"Good evening, dear mother."
"Good evening, dear grandmother."
"Do you hear them?" put in Ronan's wife with that smile that sits so charming on the lips of happy elderly people. "Do you hear them? To these two I am 'grandmother,' and for this one here I am 'Little Odille.'"
"Even when you will be a hundred years old, and you will surely reach that age, by the faith of Ronan! I shall always call you 'Little Odille' just as, my little Odille, I shall always call these two friends who are approaching the 'Master of the Hounds' and the 'Bishopess.'"
Just then the Master of the Hounds and his wife joined the group where Ronan stood; the heads of both the new arrivals had been whitened with age, but their faces beamed with happiness.
"Ho! Ho! How fine you look, my old companion, with your new blouse and embroidered cap! And you, beautiful Bishopess, you are no less gorgeously arrayed!"
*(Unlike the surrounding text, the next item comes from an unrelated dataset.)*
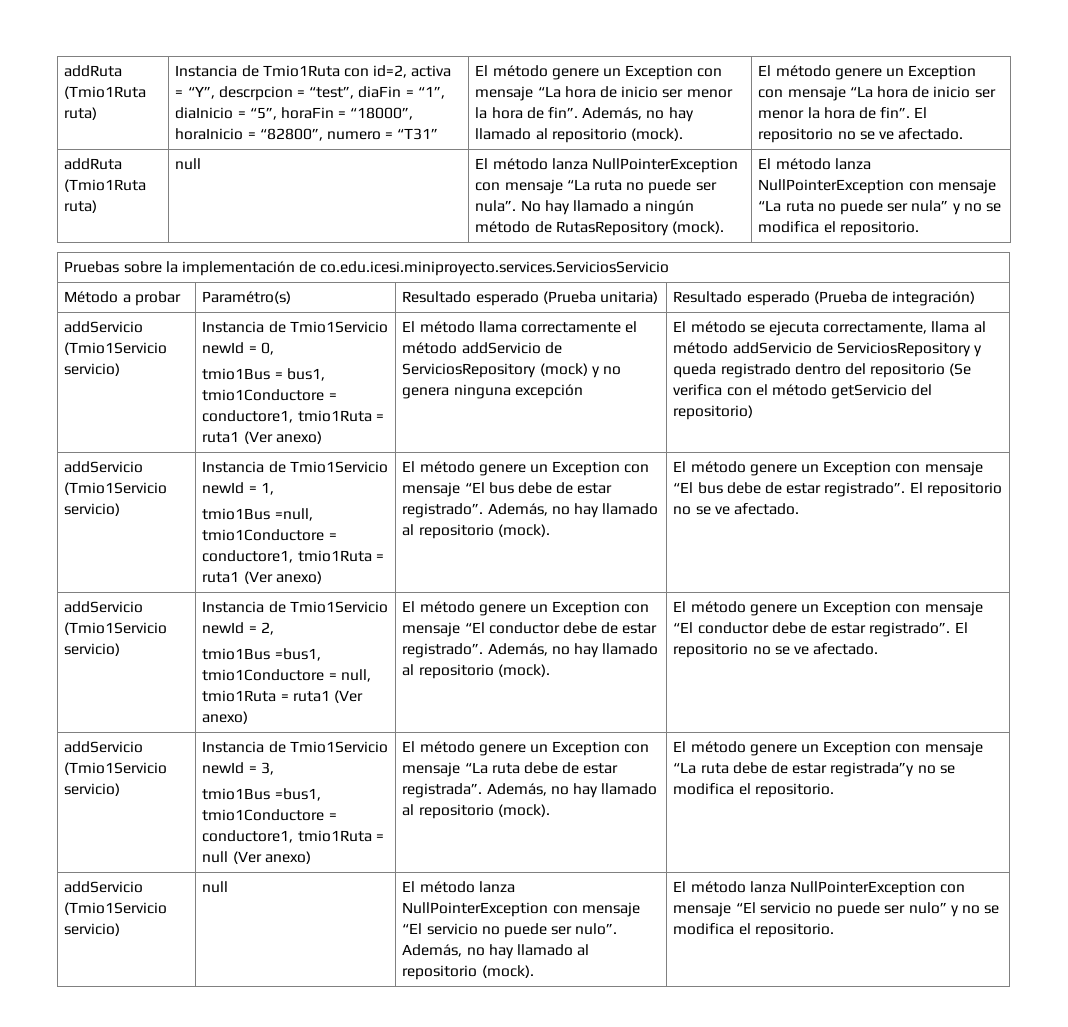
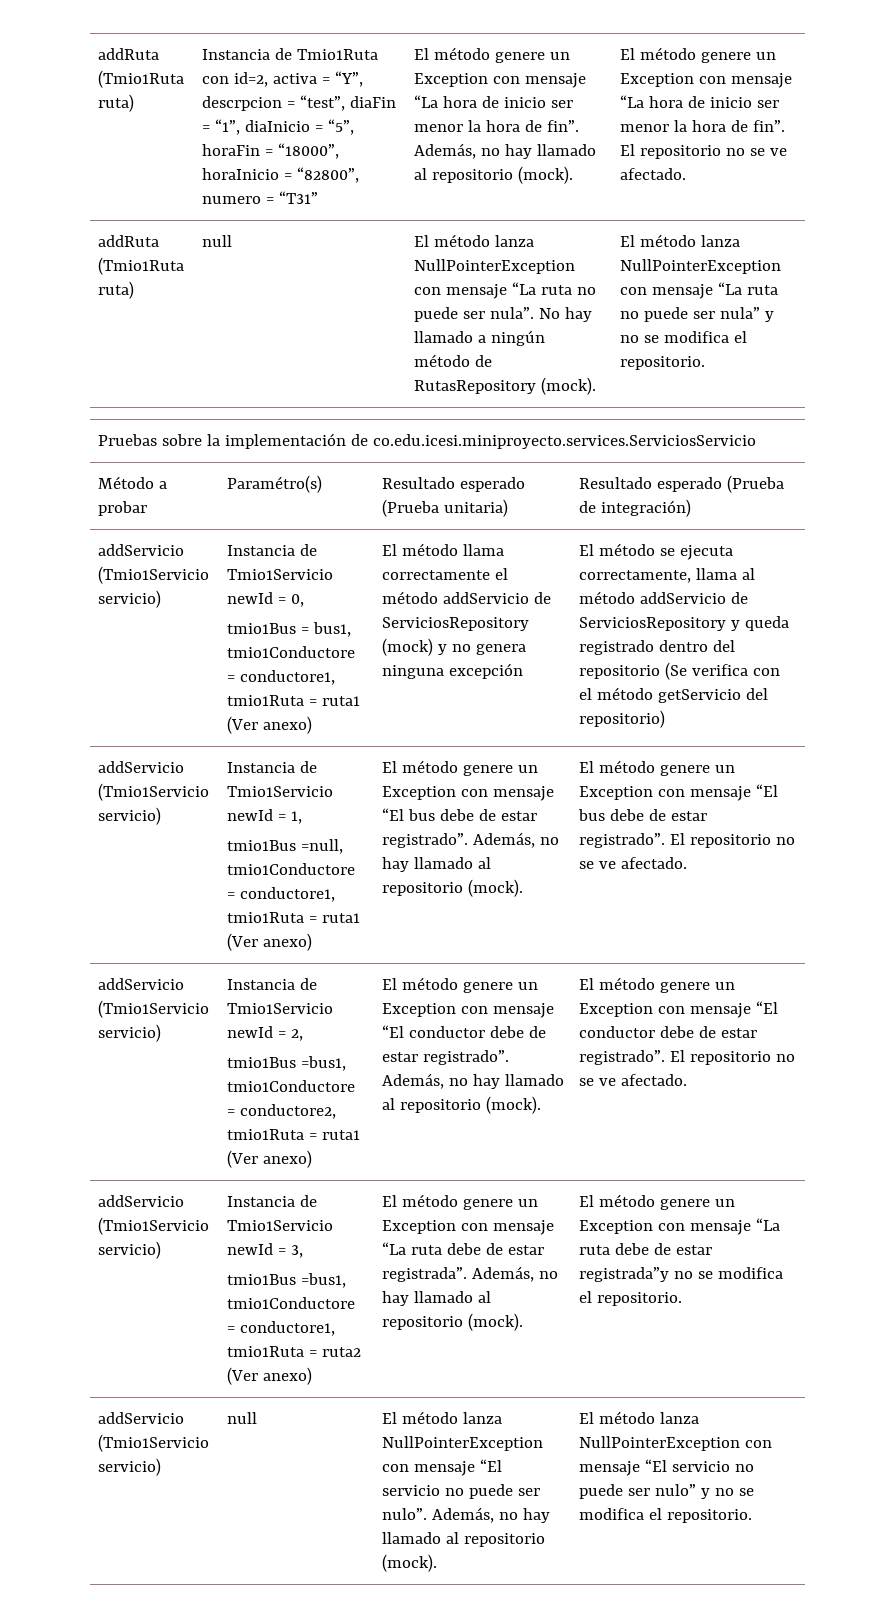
[340,669,371,682] null, -> [239,1104,336,1119] conductore2,
[202,851,229,863] null -> [321,1347,361,1357] ruta2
"Ronan, by the faith of an old Vagre!" said the Master of the Hounds, "I love my Fulvia, in the matron's dress that she now wears, with her brown robe and her coif as white as her hair, as much as I did when she wore her orange skirt, blue sash, gold necklace and silver embroidered red stockings. Do you remember, Ronan? Do you?"
"Odille, if my husband and yours begin to talk about olden days, we shall not arrive at the monastery until to-morrow morning. But Loysik is waiting for us. Let us start."
"Beautiful and wise Bishopess, we shall hearken unto you," merrily replied Ronan. "Come, Gregory; come, my children; let us start, that will take us all the quicker to my good brother Loysik."
A minute later, Fulvia, the grandchild of the Bishopess, came out of the house with several of her girl friends, with a lighted brand in her hand, wherewith she set the pyre on fire. The gladsome cries of the girls and children greeted the bright and sparkling column of fire that mounted heavenward. At the signal, the people down in the valley who were still at work in the fields, started homeward, and an hour later they marched in a body, men, women and children, the old and the young, in festive groups to the monastery of Charolles.